First Kepler-generation GPU reaches out to two markets with big data sets and budgets to match.
Nvidia today released the first Tesla graphics processing unit (GPU) based on the new Kepler technology announced yesterday. The Nvidia Tesla K10 GPU Accelerator is being targeted for two industries with big data sets and the budgets to match, oil and gas exploration and defense industry image and signal processing.
Kepler architecture enables two high-performance Tesla K10 GPUs to be placed on a single accelerator board. Nvidia says it can deliver an aggregate performance of 4.58 teraflops of single-precision floating point and 320 gigabytes per second memory bandwidth.
Seismic processing uses large data centers to crunch through petabytes of information about the Earth’s subsurface area, generated from reflected seismic waves. Geophysicists analyze the resulting 2D and 3D images to discover oil and gas deposits, and to determine the best and safest locations to drill. GPUs improve the accuracy of seismic processing by enabling the use of more detailed, computationally intensive seismic processing software algorithms.
Leading seismic processing companies—including Schlumberger, CGGVeritas, and TGS—and oil and gas companies—such as Chevron, Petrobras, Total, ENI, Repsol and Saudi Aramco—are using GPUs to increase their success rate in the identification of new reserves. By generating higher-quality images in a more affordable and timely fashion, GPUs give these companies a much greater degree of accuracy and confidence in drilling decisions.
“The Tesla K10 is simply amazing,” said Paulo Souza, developer in the Geophysical Technology Group at Petrobras RTM. “My seismic application is 1.8x faster on the K10, compared with the Tesla M2090 GPU within the same power envelope. This transformational technology will dramatically accelerate our ability to find and safely reach new oil and gas reserves, as 90% of our computational power comes from the GPUs.”
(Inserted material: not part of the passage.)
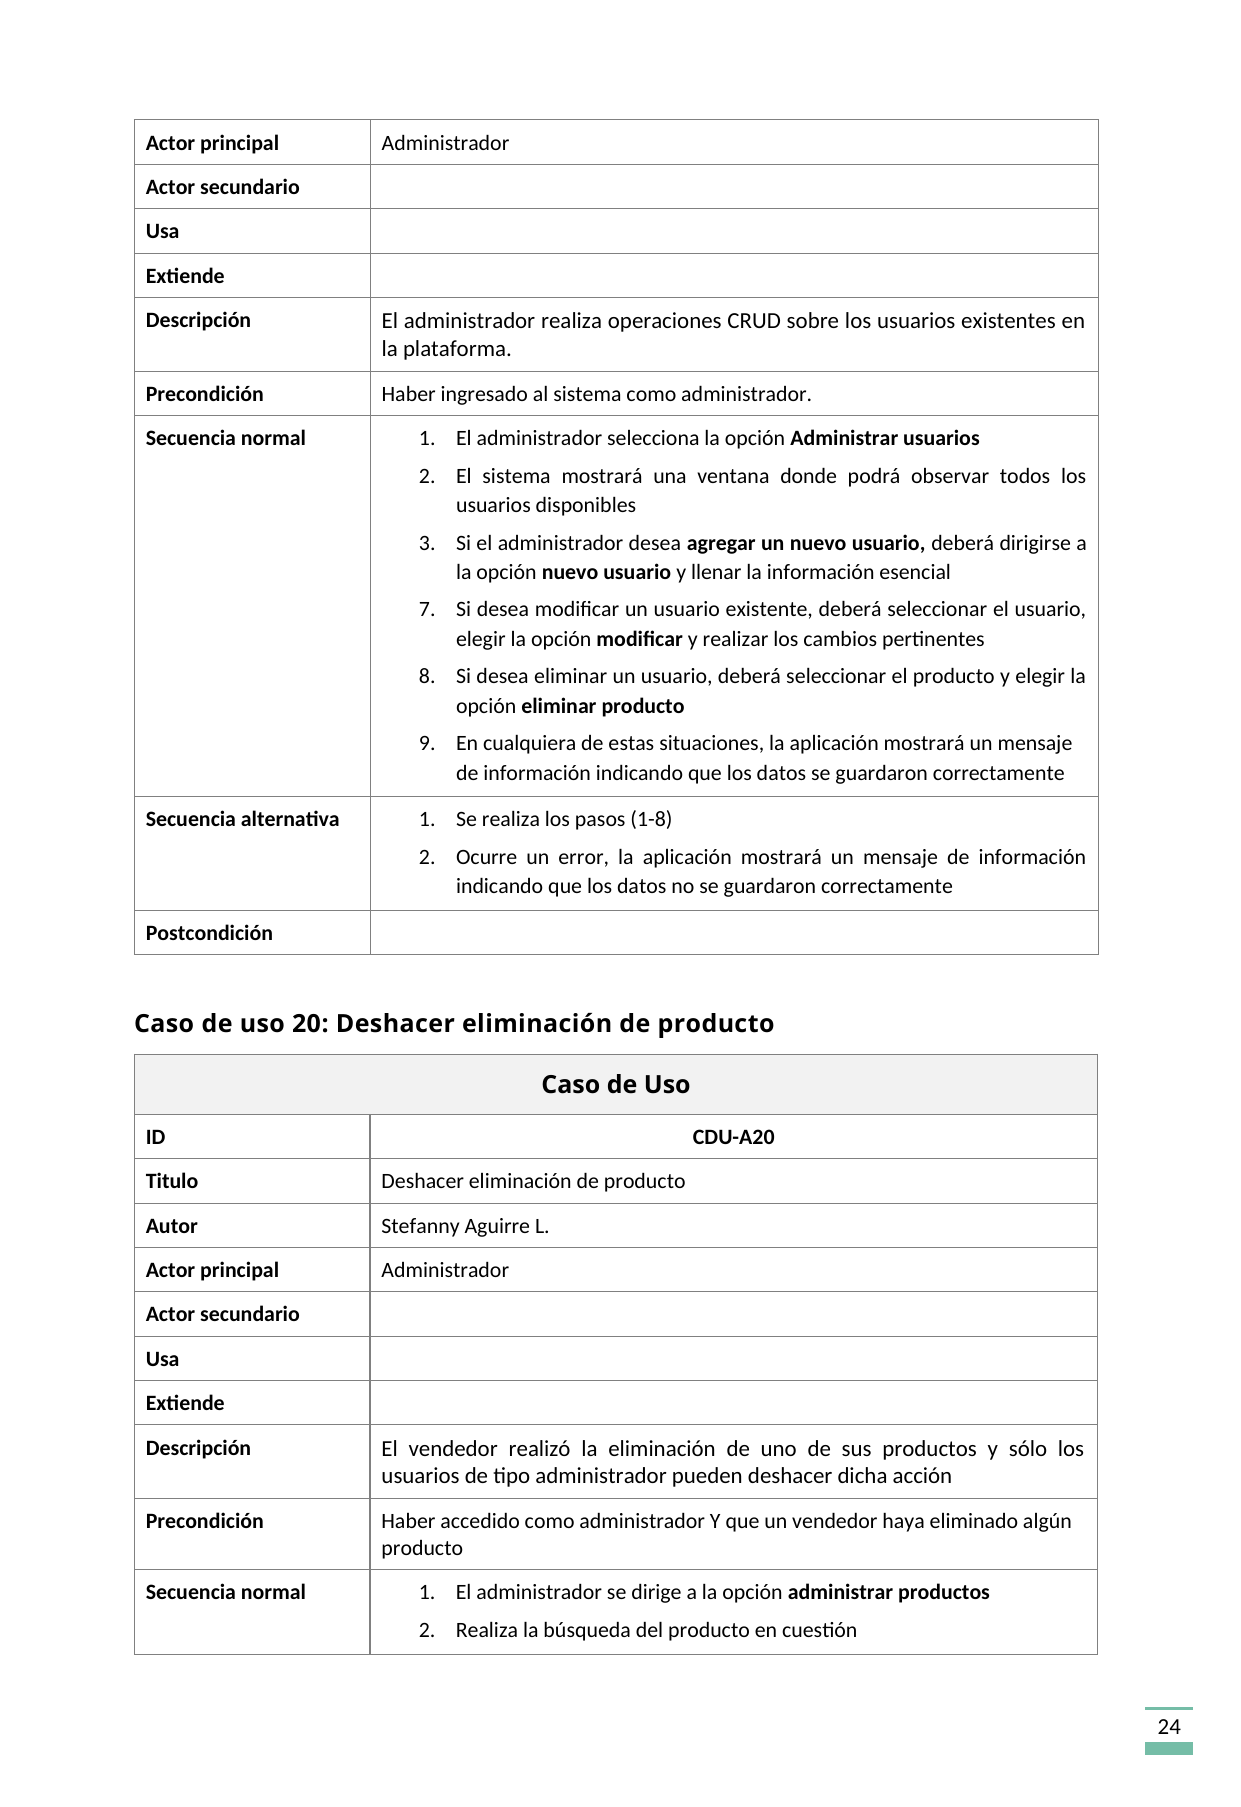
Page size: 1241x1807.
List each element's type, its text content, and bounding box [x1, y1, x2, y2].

Defense signal and image processing
GPUs help national security agencies by improving the quality, and speeding the delivery of, actionable video analytics and image forensics to security and law-enforcement officials. GPUs speed up by as much as 100x the process of analyzing thousands of video feeds generated by security cameras and drones, enabling analysts to better identify events and individuals of interest.
“The massive amount of video data being generated from security cameras and UAVs presents a ‘new big data’ problem for the defense industry,” said Yiannis Antoniades, director of ISR Technology at BAE Systems. “We now have broad access to robust, high-quality video, but often we cannot analyze it quickly enough to generate actionable intelligence. GPUs are being used to accelerate nearly every aspect of video analytics, from video stabilization to ortho-rectification, enabling us to provide real, valuable data to the field quicker than ever before.”
The new NVIDIA Tesla K10 GPU Computing Accelerator is available beginning this month from several OEMs including Appro Supercomputer Solutions, Dell, HP, IBM, SGI and Supermicro, as well as through NVIDIA distribution partners.